Se state organizzando una vacanza in montagna, è insomma il dispositivo ideale per continuare a studiare o lavoricchiare come pure per lo svago. Non solo perché, come abbiamo detto, il pannello panoramico invoglia a guardarci qualche film o serie, ma anche in quanto il processore Unisoc T7280 (discreto passo avanti rispetto ai predecessori Unisoc T7280 e Unisoc T7250) in combinato con le 32 GB di RAM (6 di base + 26 virtuali) permette di videogiocare con i titoli più diffusi su PlayStore e non teme il multitasking, nemmeno con l’ultimissimo Android 16.

Nelle nostre recensioni evitiamo sempre i tecnicismi, ma merita qualche parola in più il processore che, dotato di 2 CPU Cortex A78 ad alte prestazioni a 2.2 GHz e 6 CPU Cortex A55 a 2.0 GHz, benché non faccia gridare al miracolo (è in competizione con SoC come Snapdragon 4 Gen 2 , Dimensity 6400, Snapdragon 6s Gen 3 o Dimensity 7060), almeno su carta è il più veloce nella categoria dei chip 4G.

Buono anche l’impianto audio: davvero potente anche se, laddove portato al massimo del volume, tende a distorcere leggermente le tonalità alte mentre non consente mai di apprezzare realmente quelle basse. Ma si tratta di un compromesso accettabile per un dispositivo che potete attualmente acquistare al prezzo di 215 euro sullo store ufficiale del rivenditore presente su Amazon.
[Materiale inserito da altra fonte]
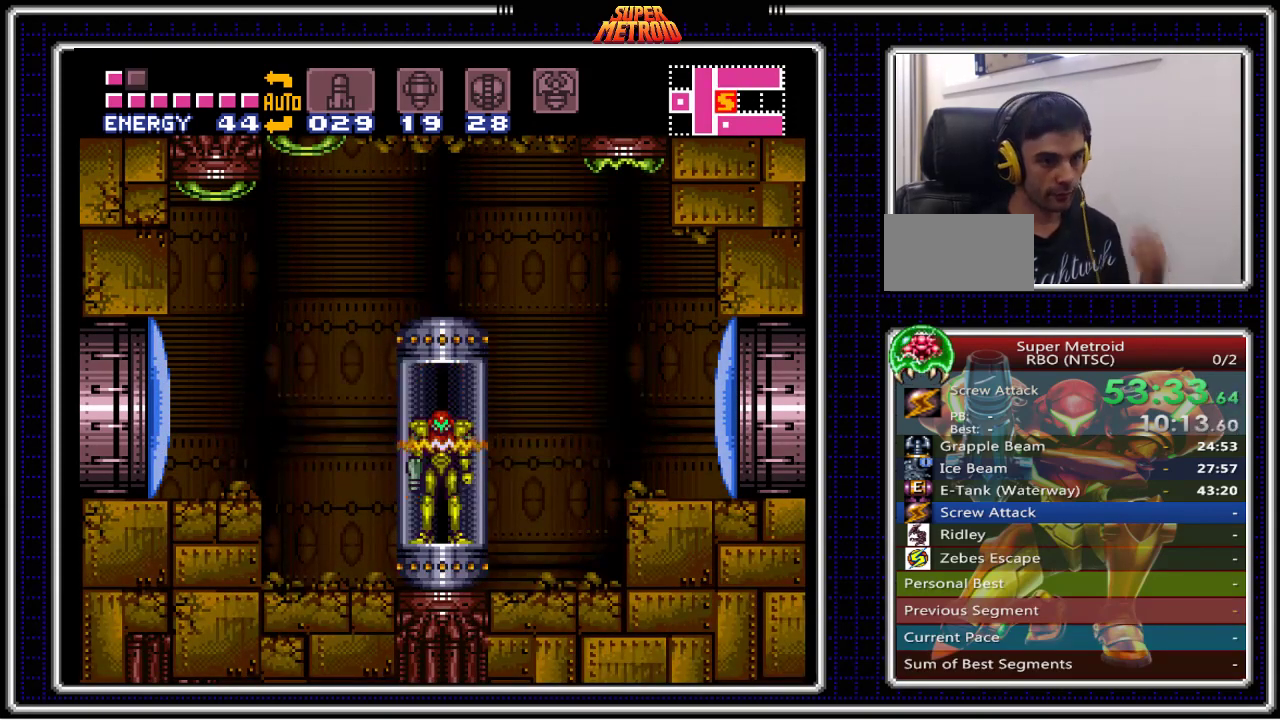
{"buttons": ["B"], "events": []}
E infatti come si anticipava all’inizio di questa recensione, il prezzo è una delle tante caratteristiche positive del Doogee Tab G6 Max, se non persino quella principale. Potremmo sindacare sul fatto che nella confezione oltre al caricabatterie e al cavo per la ricarica non siano presenti la tastiera e nemmeno una cover (in silicone o a leggio), ma come si scriveva la tecnologia di bordo è tanta e tale che difficilmente si sarebbe potuto offrirla con un corredo maggiore di accessori senza ritoccare all’insù i listini.
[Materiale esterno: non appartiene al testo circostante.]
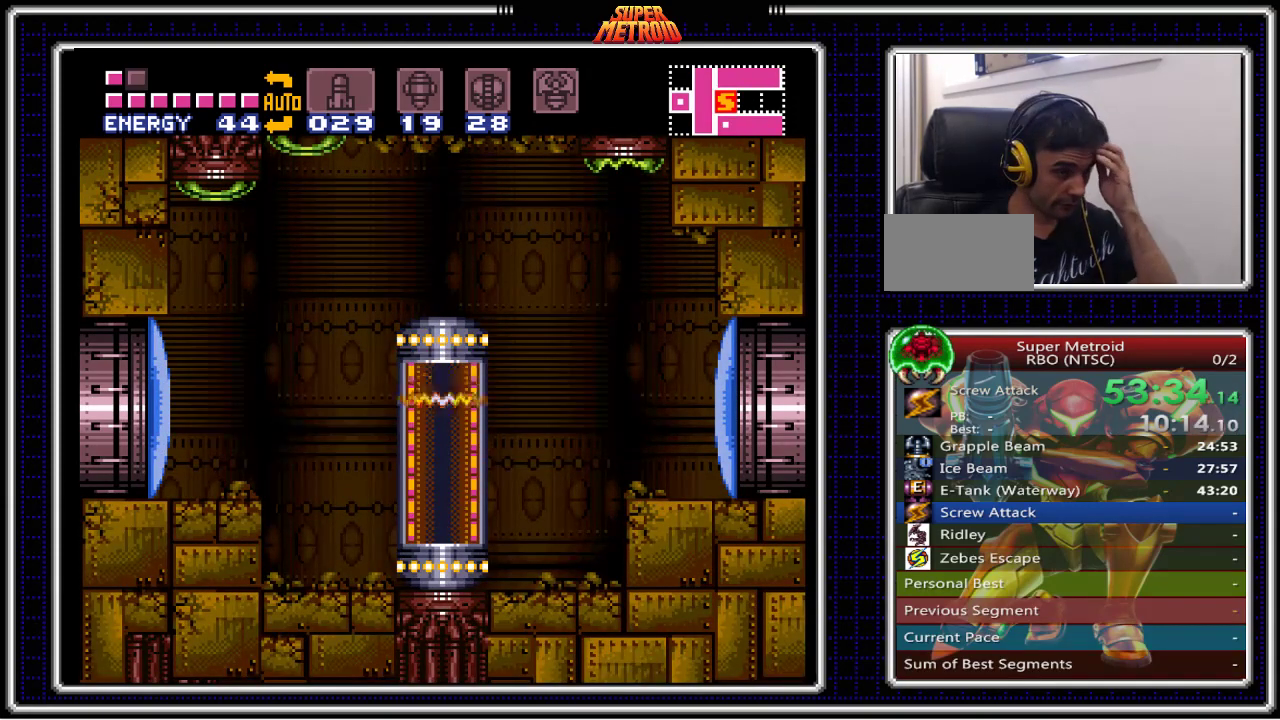
{"buttons": ["B"], "events": []}
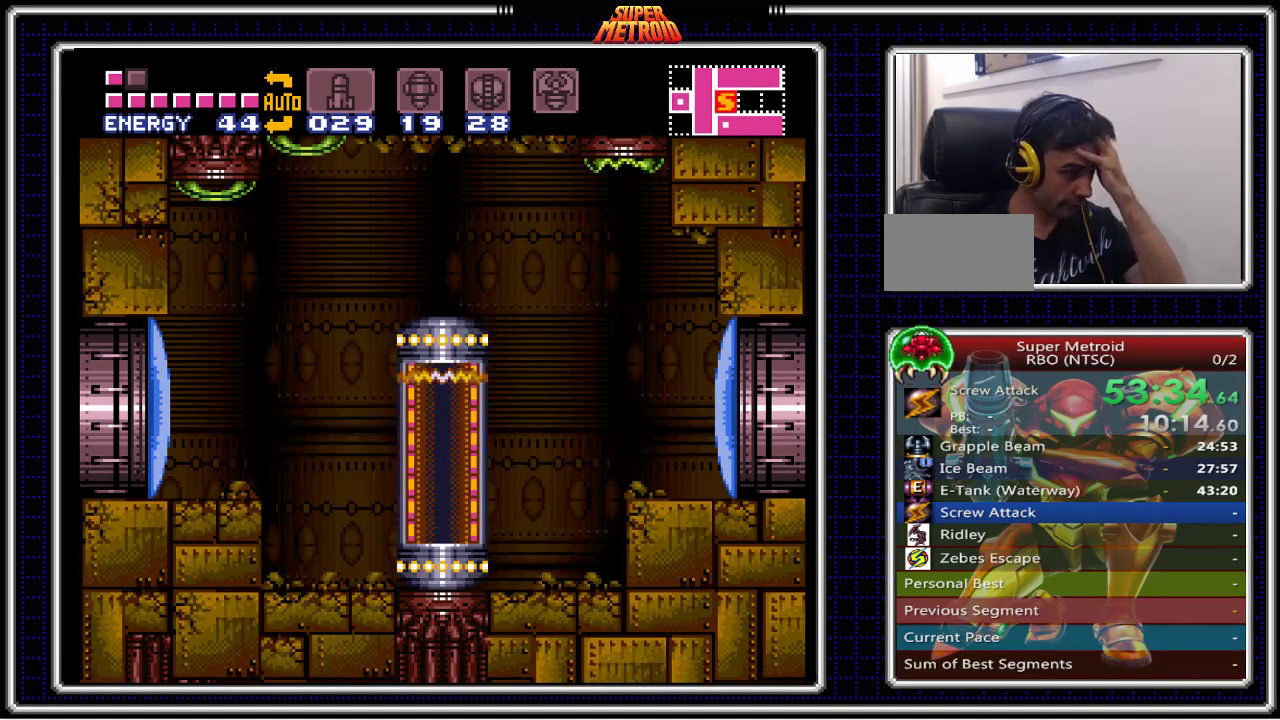
{"buttons": ["B"], "events": []}
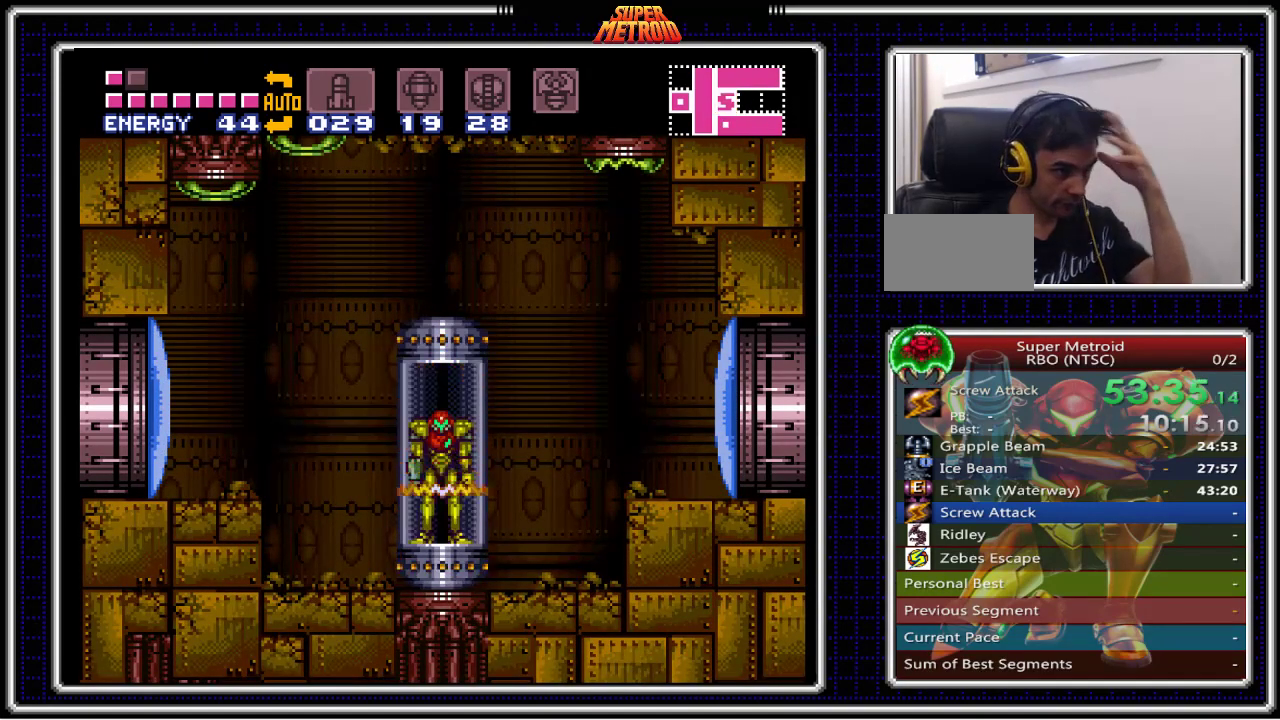
{"buttons": ["B", "DPAD_RIGHT"], "events": [[483, "DPAD_RIGHT", "down"]]}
Insomma, abbiamo per le mani un dispositivo completo e soprattutto trasversale, ottimo sia per lo studio o il lavoro sia per divertirsi (senza nemmeno il rischio di essere lasciati a piedi sul più bello dato che il taglio scelto per la batteria, 11mila mAh, consente sempre di arrivare a fine giornata) proposto a un prezzo a dir poco competitivo.